The ideal properties of a rhinoplasty implant are well known and include biocompatibility, lack of an inflammatory response, non-resorbable, and of the desired aesthetic shape needed. Every type of nasal implant fulfills some of these criteria and none of them are absolutely ideal and fulfill all criteria. There is considerable controversy amongst plastic surgeons as to the best material with advocates divided along the lines of synthetic vs autogenous materials for use in rhinoplasty.

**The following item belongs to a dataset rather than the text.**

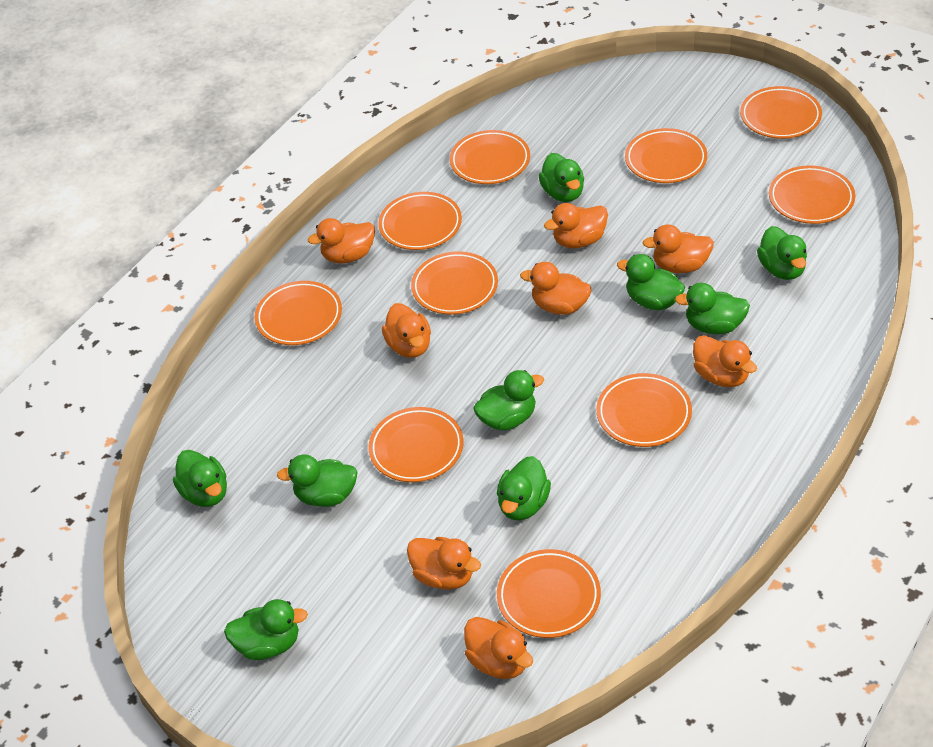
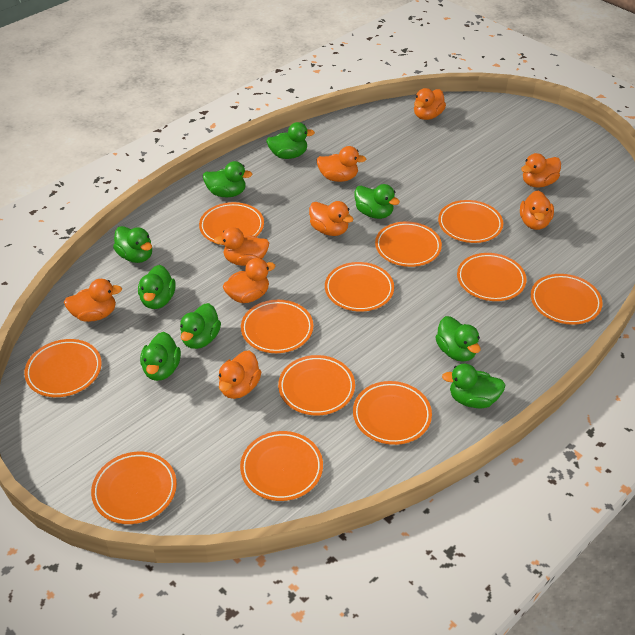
orange duck: [308,218,375,264] [382,303,431,358] [407,537,481,590] [464,617,533,679] [520,262,592,315] [544,203,608,249] [642,225,714,273] [693,335,757,387] = 8 -> [64,279,122,322] [214,227,269,266] [219,351,261,399] [223,258,276,303] [309,201,354,236] [316,146,366,182] [414,88,446,120] [520,190,554,230] [521,153,561,187] = 9
orange plate: [255,281,342,345] [368,407,463,482] [378,192,462,250] [411,251,498,315] [450,130,530,184] [497,549,601,638] [596,373,692,447] [625,128,707,183] [740,86,822,139] [769,166,855,224] = 10 -> [24,339,102,397] [91,452,177,524] [199,202,264,245] [240,431,323,501] [241,300,313,353] [278,355,355,415] [325,262,394,311] [353,381,432,445] [375,222,442,267] [438,200,503,243] [457,253,527,301] [531,274,603,325] = 12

But nasal implants can be separated not just by composition but by how they feel. They can be categorized as either hard or soft based on their palpability through the skin and the ease of intraoperative manipulation. In the July issue of Aesthetic Plastic Surgery, a clinical study out of Egypt reported on their results based on the feel of the implant. The surgeons wanted to find out whether hard or soft implants produced the best rhinoplasty results. In their study, they categorized hard implants as solid conchal, septal and rib cartilage as well as synthetic Medpor as hard implants. Soft implants were diced cartilage and rolled dermal-fat grafts into prolene mesh.

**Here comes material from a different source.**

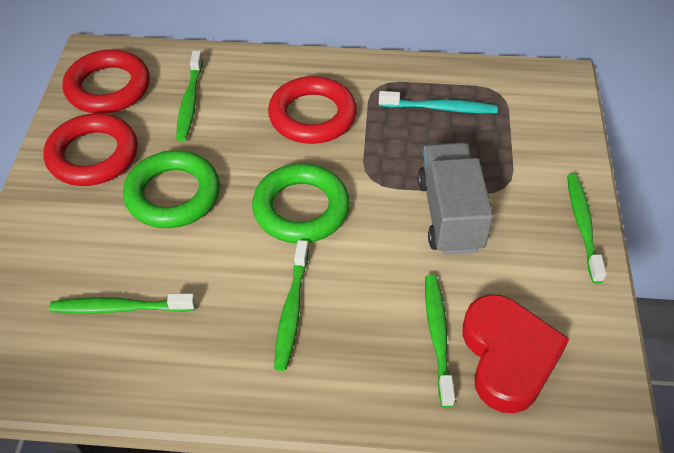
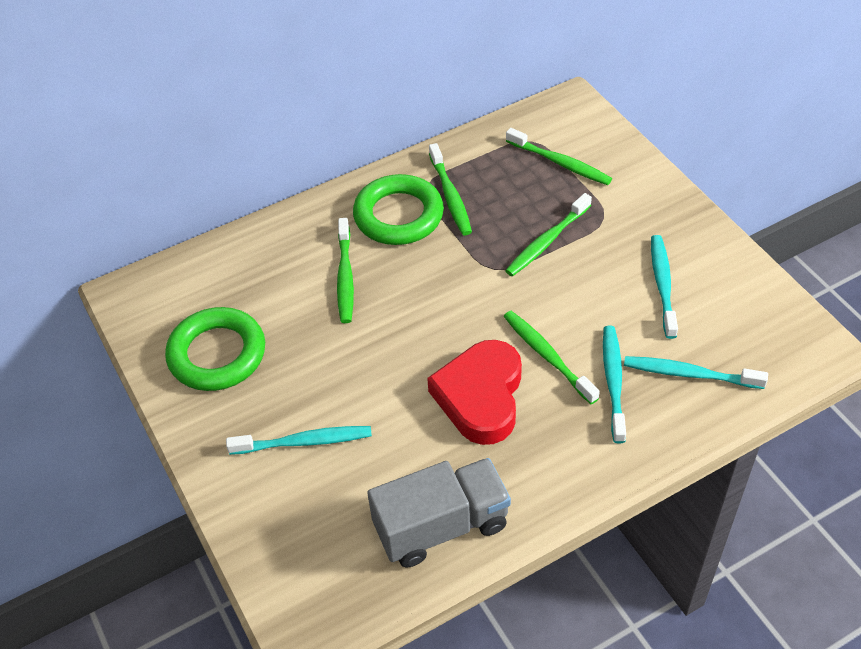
red ring: [44,113,138,186] [63,49,150,114] [268,76,357,144] = 3 -> none = 0
turquoise toothbrush: [379,91,498,113] = 1 -> [226,426,372,455] [603,326,626,443] [624,356,768,389] [651,235,678,339] = 4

In their study, 15 patients had hard nasal implants and 13 patients had soft implants. In the first six months after surgery, no differences were observed in outcomes. All patients who received soft implants were aesthetically satisfied. Only two-thirds of the hard implant patients (10) were satisfied with the procedure. The reason for dissatisfaction were implant deviation, implant visibility and partial resorption of the implant. The study surgeons felt that, while both hard and soft implants could be equally placed, the soft implants offered improved malleability and moldability for dorsal augmentation. They concluded that soft implants were superior for dorsal nasal augmentation and had fewer complications and higher satisfaction rates.

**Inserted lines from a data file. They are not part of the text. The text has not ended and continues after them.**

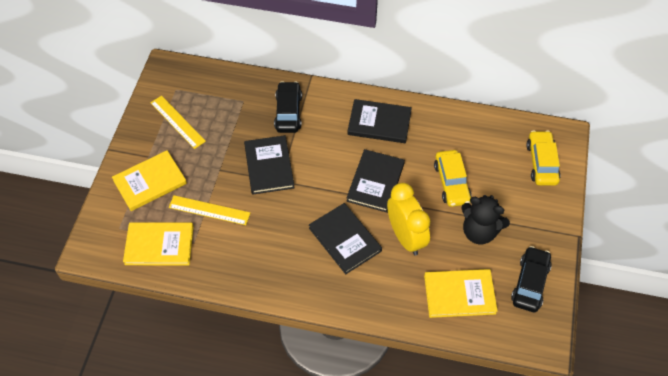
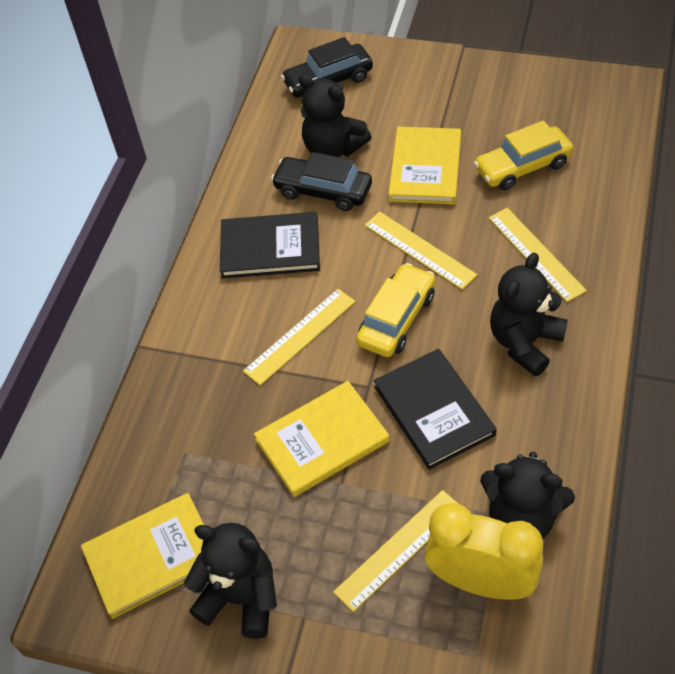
black book: [244,135,294,195] [309,203,382,274] [346,149,405,213] [347,99,412,143] = 4 -> [220,212,320,279] [374,349,497,470] = 2
black teddy bear: [461,195,510,244] = 1 -> [184,523,277,639] [299,74,371,157] [480,452,575,539] [490,252,568,377] = 4
yellow ruler: [150,96,206,149] [169,195,250,225] = 2 -> [243,289,356,385] [333,490,458,612] [364,212,477,290] [488,208,587,302] = 4

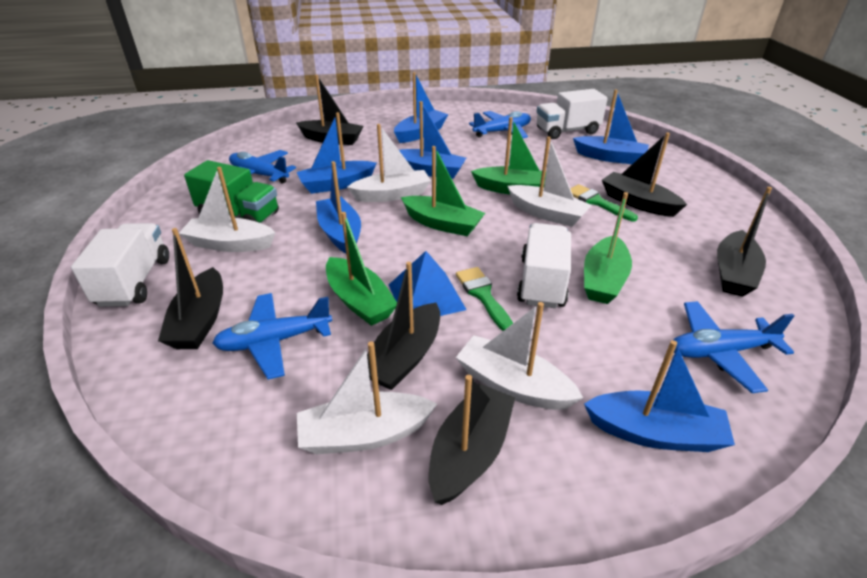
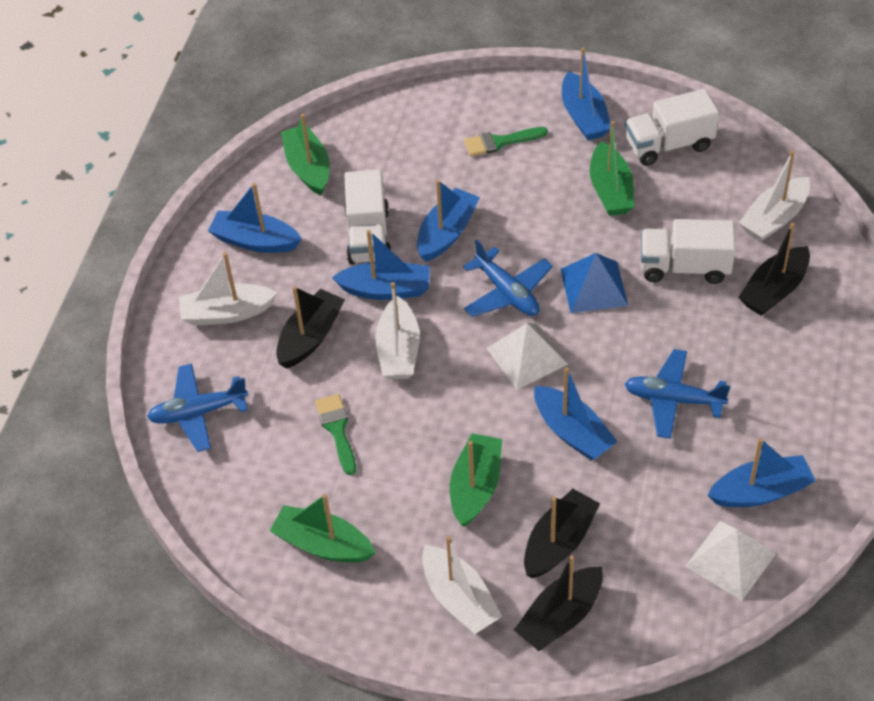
black boat: [158,228,223,349] [296,75,363,145] [367,262,440,390] [429,375,516,505] [602,133,687,217] [717,187,772,297] = 6 -> [276,286,345,369] [514,555,603,651] [524,489,600,578] [738,223,810,316] = 4
blue plane: [212,293,332,380] [229,150,296,184] [469,111,531,138] [673,301,794,393] = 4 -> [147,363,248,452] [463,240,553,317] [625,349,730,439] = 3
green truck: [184,160,279,223] = 1 -> none = 0
white boat: [179,167,276,252] [297,341,437,454] [347,124,431,202] [456,302,583,410] [508,137,592,227] = 5 -> [179,252,277,326] [375,282,420,379] [422,536,502,634] [739,150,810,242] = 4
white pyramid: none = 0 -> [486,323,568,389] [685,521,776,601] = 2

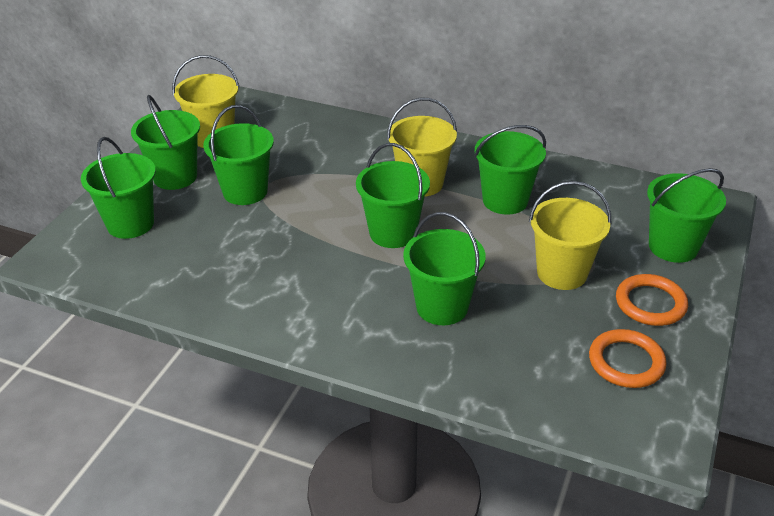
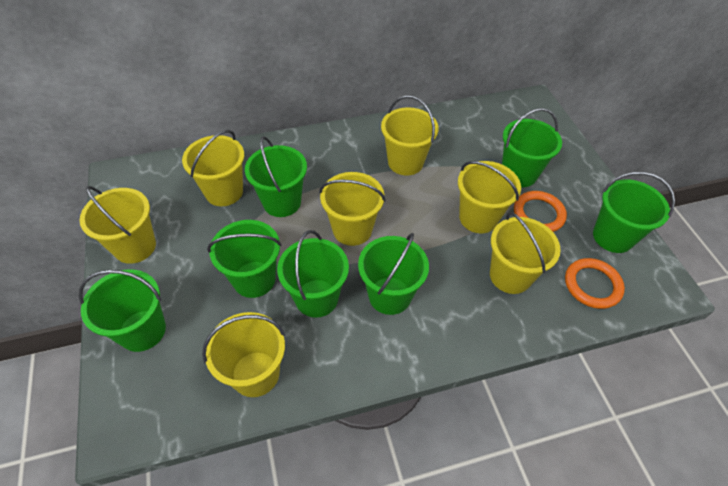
yellow bucket: [172,55,239,148] [387,98,457,197] [529,181,611,290] = 3 -> [80,186,156,264] [182,130,244,206] [202,312,285,397] [319,172,386,246] [381,95,439,176] [458,161,521,233] [490,212,561,294] = 7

There are many factors that go into a successful dorsal nasal augmentation. But some type of nasal implant material is needed to achieve it. I can think of over a dozen types of implant material methods and, in the right patient, they all can work. There is no question however that the use of diced cartilage is an extremely versatile method that offers extreme adaptability and can be molded the best of any material. But it is a method that requires a significant amount of cartilage and often a rib graft may be needed for larger dorsal augmentations. It is my preferred rhinoplasty method when adequate cartilage material can be obtained.